Selon une décision perçue par de nombreux Yéménites comme politique plutôt que religieuse, les Houthis (Ansarallah) ont annoncé que l'Aïd el-Fitr sera célébré mercredi 5 juin, au lieu de mardi, comme l'avait proclamé le gouvernement.
La décision prise par les Houthis, soutenus par l'Iran, va à l'encontre de celle du gouvernement légitime et a provoqué des désaccords au sein des familles dans certaines parties du Yémen contrôlées par la milice, ont déclaré certains Yéménites.
Certains veulent célébrer l'Aïd mardi, ont-ils rapporté, tandis que d'autres appellent à la poursuite du jeûne ce jour-là.
Certains habitants de Sanaa se sont préparés pour les prières de l'Aïd mardi, mais les Bureaux des dotations religieuses et de l'orientation, contrôlés par les Houthis, ont ordonné aux guides religieux et aux miliciens de surveiller les mosquées « en infraction » et de les signaler, a rapporté Mohammed Moghni, habitant de Sanaa.
Selon l'imam de la mosquée où se rend Moghni, des mesures punitives pourraient être prises contre ceux qui supervisent ces lieux de culte, a-t-il ajouté.
Ces décisions contradictoires ont suscité la colère de nombreux habitants de Sanaa.
« Le commandement de la milice a donné cet ordre simplement pour se différencier de l'Arabie saoudite », a expliqué le fonctionnaire Saleh Muhsin à Al-Mashareq. « Ils manipulent même la religion pour leur propre intérêt. »
Festivités de l'Aïd à échelle réduite
Alors que certains Yéménites se préparent à célébrer l'Aïd el-Fitr avec la joie habituelle, la souffrance de la population déplacée et de la population en général ne peut être cachée.
« La plupart des festivités de l'Aïd ont disparu, en particulier les festivités populaires pour lesquelles la plupart des provinces du Yémen sont connues », a fait savoir la militante civile Ibtessam Abdoul Aziz à Al-Mashareq.

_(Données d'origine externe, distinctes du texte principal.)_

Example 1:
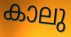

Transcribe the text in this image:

കാലു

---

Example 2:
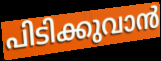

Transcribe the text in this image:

പിടിക്കുവാൻ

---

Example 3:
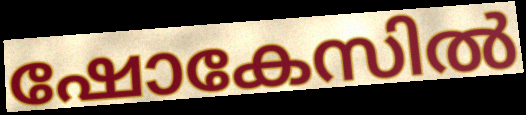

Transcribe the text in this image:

ഷോകേസിൽ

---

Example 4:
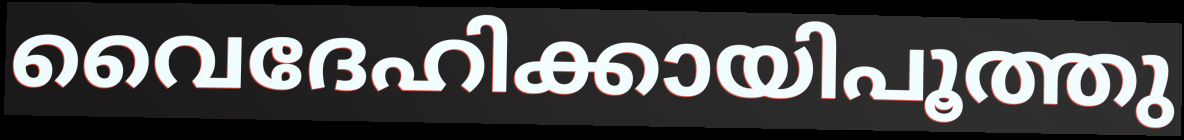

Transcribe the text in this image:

വൈദേഹിക്കായിപൂത്തു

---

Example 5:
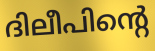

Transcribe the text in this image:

ദിലീപിന്റെ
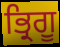
ਭ੍ਰਿਗੂ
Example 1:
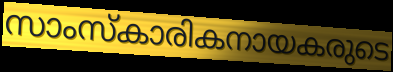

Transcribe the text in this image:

സാംസ്കാരികനായകരുടെ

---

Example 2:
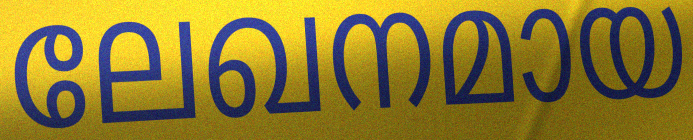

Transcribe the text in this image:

ലേഖനമായ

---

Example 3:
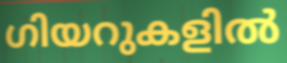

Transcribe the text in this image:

ഗിയറുകളിൽ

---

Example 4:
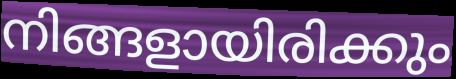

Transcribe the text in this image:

നിങ്ങളായിരിക്കും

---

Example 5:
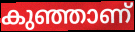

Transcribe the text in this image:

കുഞ്ഞാണ്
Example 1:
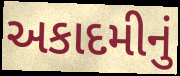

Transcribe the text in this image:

અકાદમીનું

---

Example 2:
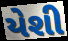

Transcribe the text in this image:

યેશી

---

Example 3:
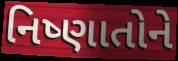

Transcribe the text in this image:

નિષ્ણાતોને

Malgré les circonstances, certaines festivités de l'Aïd sont encore visibles, a-t-elle indiqué, « comme la décoration des maisons par les femmes et la préparation de certains plats et gâteaux ».
Mais il est devenu plus difficile pour certains hommes de perpétuer la coutume « d'Asab el-Aïd », une somme d'argent offerte lorsqu'ils rendent visite à leurs proches et aux enfants, a-t-elle précisé.

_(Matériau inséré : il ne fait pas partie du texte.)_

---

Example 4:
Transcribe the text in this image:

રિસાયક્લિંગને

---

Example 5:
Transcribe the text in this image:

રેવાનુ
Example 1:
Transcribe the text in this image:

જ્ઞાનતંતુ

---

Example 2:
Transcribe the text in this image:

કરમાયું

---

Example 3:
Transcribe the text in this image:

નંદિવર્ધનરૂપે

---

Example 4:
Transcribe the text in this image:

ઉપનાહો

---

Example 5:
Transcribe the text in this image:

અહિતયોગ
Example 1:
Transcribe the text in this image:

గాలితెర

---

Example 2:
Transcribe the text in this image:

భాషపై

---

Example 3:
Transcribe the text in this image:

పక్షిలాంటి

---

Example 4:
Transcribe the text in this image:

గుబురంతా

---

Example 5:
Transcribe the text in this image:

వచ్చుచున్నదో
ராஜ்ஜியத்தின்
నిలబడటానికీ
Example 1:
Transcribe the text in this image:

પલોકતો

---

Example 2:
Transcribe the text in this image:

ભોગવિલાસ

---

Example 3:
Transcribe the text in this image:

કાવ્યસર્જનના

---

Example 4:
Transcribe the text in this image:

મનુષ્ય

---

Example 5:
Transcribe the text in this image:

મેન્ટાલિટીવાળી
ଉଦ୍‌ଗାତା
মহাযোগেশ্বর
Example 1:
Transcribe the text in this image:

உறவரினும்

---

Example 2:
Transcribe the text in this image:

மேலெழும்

« Cela est devenu quasiment impossible pour beaucoup de personnes, car les salaires ne sont pas versés, et parce que l'activité commerciale est à l'arrêt en raison de la guerre », a déclaré Abdoul Aziz.

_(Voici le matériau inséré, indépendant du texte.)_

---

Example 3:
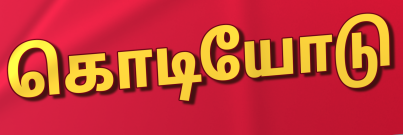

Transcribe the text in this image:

கொடியோடு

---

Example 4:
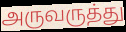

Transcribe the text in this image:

அருவருத்து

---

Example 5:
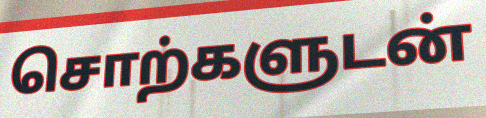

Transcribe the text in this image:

சொற்களுடன்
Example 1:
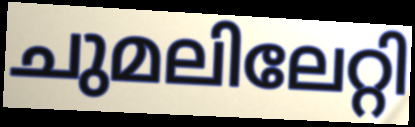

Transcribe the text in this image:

ചുമലിലേറ്റി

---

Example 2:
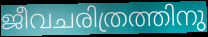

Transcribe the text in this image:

ജീവചരിത്രത്തിനു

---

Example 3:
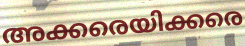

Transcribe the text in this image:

അക്കരെയിക്കരെ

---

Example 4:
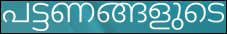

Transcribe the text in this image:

പട്ടണങ്ങളുടെ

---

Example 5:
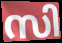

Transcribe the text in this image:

സി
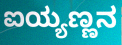
ಐಯ್ಯಣ್ಣನ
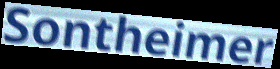
Sontheimer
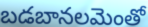
బడబానలమెంతో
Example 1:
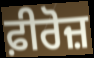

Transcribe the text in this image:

ਫ਼ੀਰੋਜ਼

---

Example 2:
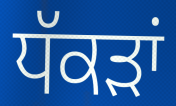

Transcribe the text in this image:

ਧੱਕੜਾਂ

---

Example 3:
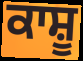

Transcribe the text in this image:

ਕਾਸ਼ੂ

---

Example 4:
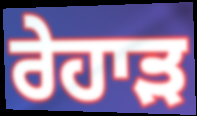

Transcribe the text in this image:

ਰੇਹਾੜ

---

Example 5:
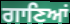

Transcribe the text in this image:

ਗਾਣਿਆਂ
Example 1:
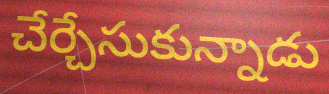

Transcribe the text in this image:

చేర్చేసుకున్నాడు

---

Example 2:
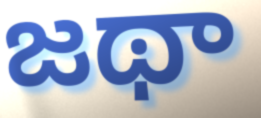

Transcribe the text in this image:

జథా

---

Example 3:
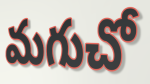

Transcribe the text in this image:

మగుచో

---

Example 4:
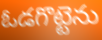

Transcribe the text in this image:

ఓడగొట్టెను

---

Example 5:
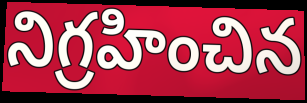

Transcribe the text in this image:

నిగ్రహించిన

Elle a exhorté les hommes à rendre visite à leurs proches, même s'ils ne leur donnent pas de l'argent pour l'Aïd.
« C'est très important, et l'islam nous encourage à le faire », a-t-elle affirmé, soulignant que « rendre visite à des proches est la manifestation la plus importante de l'Aïd dans la plupart des provinces du pays ».
« Je ne me sens pas en sécurité »
« Pour la deuxième année consécutive, je vais passer l'Aïd hors de ma ville à cause de la guerre que les Houthis ont menée contre les Yéménites pour servir les intérêts de l'Iran dans la région », a déploré Hammoud Qayed, qui a été déplacé d'al-Hodeidah.
« Je vis avec ma famille sous une tente dans une rue de Sanaa », a-t-il fait savoir à Al-Mashareq. « Bien que des personnes bienveillantes m'aient offert des vêtements de l'Aïd pour mes enfants, je ne me sens pas en sécurité. »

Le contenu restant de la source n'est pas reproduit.